What is needed: Under this line sits a listing. Repeat exactly and only its lines from the one holding "left elbow: (431, 336)" through the one holding "left elbow: (390, 270)"; skip pictures.

The data:
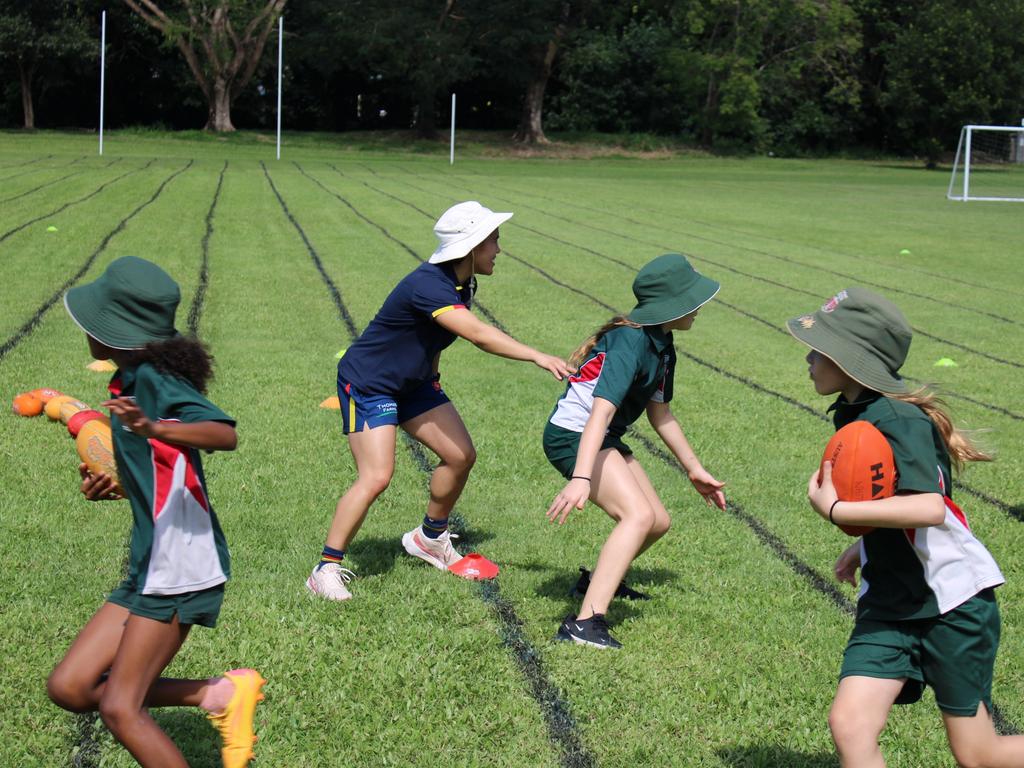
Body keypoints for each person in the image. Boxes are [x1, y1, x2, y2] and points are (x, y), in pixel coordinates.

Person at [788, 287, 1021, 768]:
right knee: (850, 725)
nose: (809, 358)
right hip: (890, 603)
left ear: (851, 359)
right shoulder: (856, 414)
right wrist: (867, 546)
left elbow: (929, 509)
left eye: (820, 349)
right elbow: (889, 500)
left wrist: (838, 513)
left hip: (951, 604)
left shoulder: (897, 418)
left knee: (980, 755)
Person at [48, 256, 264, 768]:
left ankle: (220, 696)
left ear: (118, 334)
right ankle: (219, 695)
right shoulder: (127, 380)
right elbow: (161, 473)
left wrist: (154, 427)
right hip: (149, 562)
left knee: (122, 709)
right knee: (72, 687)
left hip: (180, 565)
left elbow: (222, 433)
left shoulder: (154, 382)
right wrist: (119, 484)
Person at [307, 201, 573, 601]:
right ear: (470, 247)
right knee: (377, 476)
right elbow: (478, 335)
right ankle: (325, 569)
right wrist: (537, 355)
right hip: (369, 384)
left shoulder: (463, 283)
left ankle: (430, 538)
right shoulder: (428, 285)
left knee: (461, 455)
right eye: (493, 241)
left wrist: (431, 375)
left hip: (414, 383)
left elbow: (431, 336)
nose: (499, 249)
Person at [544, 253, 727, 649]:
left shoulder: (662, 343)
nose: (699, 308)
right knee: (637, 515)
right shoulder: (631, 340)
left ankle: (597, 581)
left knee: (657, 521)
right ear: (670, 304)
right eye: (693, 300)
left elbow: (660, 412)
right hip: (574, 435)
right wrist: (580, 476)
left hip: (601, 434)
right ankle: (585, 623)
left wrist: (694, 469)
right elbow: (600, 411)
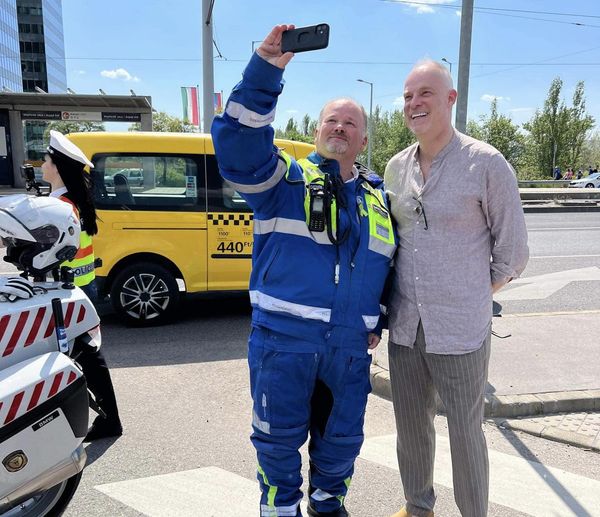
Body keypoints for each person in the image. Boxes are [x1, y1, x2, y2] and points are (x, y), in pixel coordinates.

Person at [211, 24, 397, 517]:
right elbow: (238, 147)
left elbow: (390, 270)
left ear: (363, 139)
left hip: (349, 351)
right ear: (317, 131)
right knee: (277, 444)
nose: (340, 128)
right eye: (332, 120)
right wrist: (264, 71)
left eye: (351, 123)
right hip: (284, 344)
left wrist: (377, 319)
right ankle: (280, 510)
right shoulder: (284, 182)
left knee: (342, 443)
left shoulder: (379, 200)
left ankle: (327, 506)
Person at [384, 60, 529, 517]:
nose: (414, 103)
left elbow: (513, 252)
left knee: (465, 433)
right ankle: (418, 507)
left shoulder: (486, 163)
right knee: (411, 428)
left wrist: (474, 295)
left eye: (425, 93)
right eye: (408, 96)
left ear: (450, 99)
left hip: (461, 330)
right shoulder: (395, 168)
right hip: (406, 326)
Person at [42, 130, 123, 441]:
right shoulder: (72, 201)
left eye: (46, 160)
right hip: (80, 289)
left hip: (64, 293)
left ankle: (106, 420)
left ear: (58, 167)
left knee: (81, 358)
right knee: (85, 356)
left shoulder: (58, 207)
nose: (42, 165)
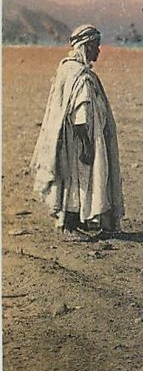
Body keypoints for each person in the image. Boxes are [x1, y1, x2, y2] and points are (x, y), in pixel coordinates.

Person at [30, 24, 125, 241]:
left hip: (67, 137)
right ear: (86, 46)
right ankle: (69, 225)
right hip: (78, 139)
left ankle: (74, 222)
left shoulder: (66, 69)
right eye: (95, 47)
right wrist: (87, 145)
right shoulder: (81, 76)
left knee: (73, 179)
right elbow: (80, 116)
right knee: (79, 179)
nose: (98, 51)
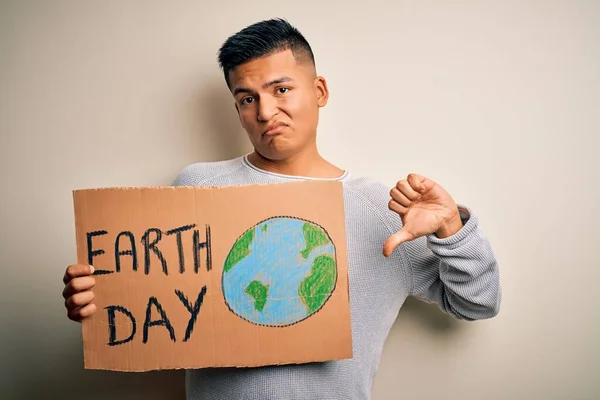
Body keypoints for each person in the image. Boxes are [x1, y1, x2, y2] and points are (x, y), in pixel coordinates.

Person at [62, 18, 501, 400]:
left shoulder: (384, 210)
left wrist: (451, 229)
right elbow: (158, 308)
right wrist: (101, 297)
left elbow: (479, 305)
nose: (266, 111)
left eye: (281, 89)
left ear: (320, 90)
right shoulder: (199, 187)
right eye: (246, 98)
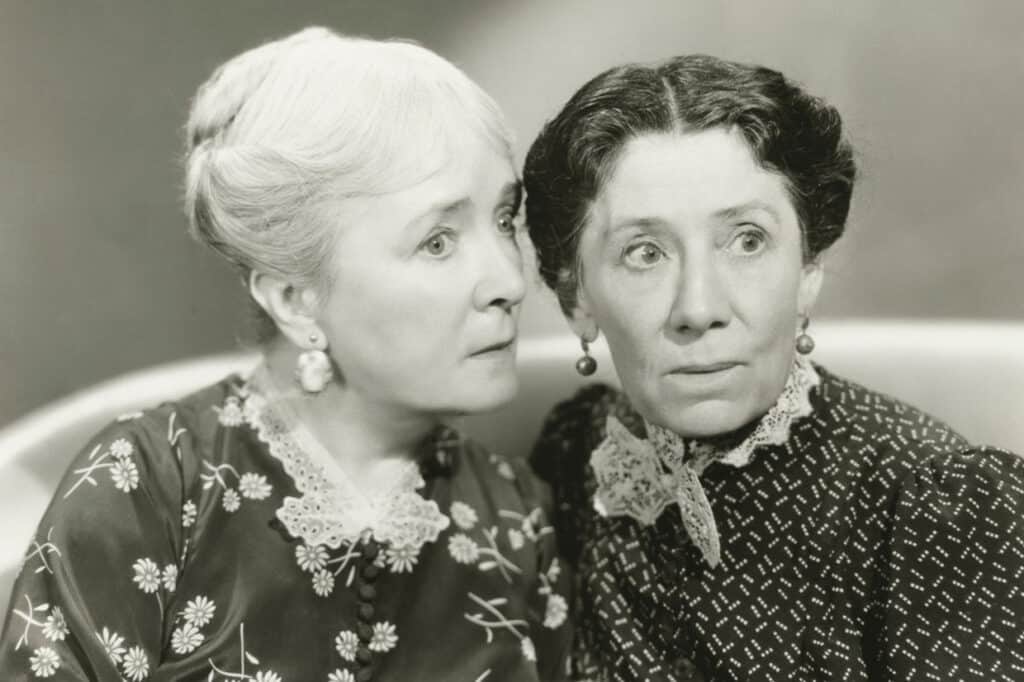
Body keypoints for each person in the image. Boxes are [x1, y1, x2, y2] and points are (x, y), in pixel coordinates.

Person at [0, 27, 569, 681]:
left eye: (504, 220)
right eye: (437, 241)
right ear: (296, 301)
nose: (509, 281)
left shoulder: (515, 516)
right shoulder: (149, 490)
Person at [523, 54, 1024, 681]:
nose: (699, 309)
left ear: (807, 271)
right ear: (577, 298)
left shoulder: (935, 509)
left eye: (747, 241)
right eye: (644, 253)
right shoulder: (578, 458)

Solved problem:
left elbow: (431, 336)
nose: (499, 249)
Person at [544, 253, 727, 649]:
left shoulder: (662, 343)
nose: (699, 308)
right knee: (637, 515)
right shoulder: (631, 340)
left ankle: (597, 581)
left knee: (657, 521)
right ear: (670, 304)
right eye: (693, 300)
left elbow: (660, 412)
right hip: (574, 435)
right wrist: (580, 476)
left hip: (601, 434)
right ankle: (585, 623)
left wrist: (694, 469)
right elbow: (600, 411)
Body keypoints for each person in the image. Boxes are [x1, y1, x2, y2] and points are (x, y), in pixel coordinates.

Person at [211, 24, 397, 517]:
right elbow: (238, 147)
left elbow: (390, 270)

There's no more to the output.